Dr. YEUNG Sai Kit 楊世傑博士

School of Arts and Social Sciences Teaching and Learning Writer/Artist/Scientist-in-residence Dr. YEUNG Sai Kit 楊世傑博士

楊世傑博士 Dr. YEUNG Sai Kit

駐校科學家 Scientist-in-Residence
期間:
2022年9月至12月
課程: 電腦及互動娛樂 (Computing and Interactive Entertainment)
The Scientist-in-Residence programme invited Dr. Sai-Kit YEUNG from the Division of Integrative Systems and Design (ISD) and the Department of Computer Science and Engineering (CSE) of the Hong Kong University of Science and Technology (HKUST). Dr. Yeung’s research expertise is in computer vision and computer graphics. His current research interests include 3D contents (scene and shape) reconstruction, understanding, modeling, and redesign, as well as computational design (using AI techniques for design and content generation), computational fabrication, visual understanding, and human-AI interaction. Beyond academia, Dr. Yeung was the founder of SKY Optimum Technology (SKYOPT), an interactive technology company in Singapore that provides a unified interactive visualization solution with the smart optimization technology adopted from Dr. Yeung's former research publications. The solution MagixHome VR (https://store.steampowered.com/app/537060/MagixHome_VR/) released in 2016 was used by Prime Minister's Office of the Singapore Government and featured well in Singapore media (https://www.straitstimes.com/singapore/singapore-government-adopting-indoor-3d-mapping-how-3d-mapping-works).

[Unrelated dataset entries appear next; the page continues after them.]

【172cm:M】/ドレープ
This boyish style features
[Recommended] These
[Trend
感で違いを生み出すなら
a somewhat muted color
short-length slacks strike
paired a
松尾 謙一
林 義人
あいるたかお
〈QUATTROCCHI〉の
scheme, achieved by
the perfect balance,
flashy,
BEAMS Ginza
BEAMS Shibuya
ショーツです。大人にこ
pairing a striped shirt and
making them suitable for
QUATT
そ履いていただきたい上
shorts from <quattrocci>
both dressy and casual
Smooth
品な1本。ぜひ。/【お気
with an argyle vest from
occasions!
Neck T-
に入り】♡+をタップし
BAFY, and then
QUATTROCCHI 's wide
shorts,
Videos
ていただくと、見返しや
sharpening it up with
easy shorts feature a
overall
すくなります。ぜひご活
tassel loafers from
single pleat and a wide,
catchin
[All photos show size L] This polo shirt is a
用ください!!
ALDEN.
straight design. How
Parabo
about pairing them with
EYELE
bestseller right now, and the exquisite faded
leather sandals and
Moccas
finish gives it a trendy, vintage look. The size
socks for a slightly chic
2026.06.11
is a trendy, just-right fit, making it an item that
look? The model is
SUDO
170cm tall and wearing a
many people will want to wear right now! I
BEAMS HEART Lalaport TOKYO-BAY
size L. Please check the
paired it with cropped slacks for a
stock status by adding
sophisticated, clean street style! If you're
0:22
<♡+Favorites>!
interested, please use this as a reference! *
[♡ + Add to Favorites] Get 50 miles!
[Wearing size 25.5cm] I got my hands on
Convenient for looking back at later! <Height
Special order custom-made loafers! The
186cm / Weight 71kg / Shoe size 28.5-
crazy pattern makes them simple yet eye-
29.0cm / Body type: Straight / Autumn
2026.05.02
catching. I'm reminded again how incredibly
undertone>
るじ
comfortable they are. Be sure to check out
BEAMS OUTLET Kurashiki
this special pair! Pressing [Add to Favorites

The Scientist-in-Residence programme had Dr. Yeung and his research group conducing a sequence of 12 workshops to enhance our Computing and Interactive Entertainment students in the area of computer vision in the context of interactive entertainment applications. Topics include
1) 3D Scanning and Geometry Processing;
2) Basic Deep Learning and its applications;
3) 2D and 3D Object Detection, Classification, and Segmentation;
4) AI algorithms for labeling and Content Generation;
5) Advanced topics and latest research works such as Neural Rendering using Generative adversarial network (GAN) and Neural Radiance Field (NeRF) were covered.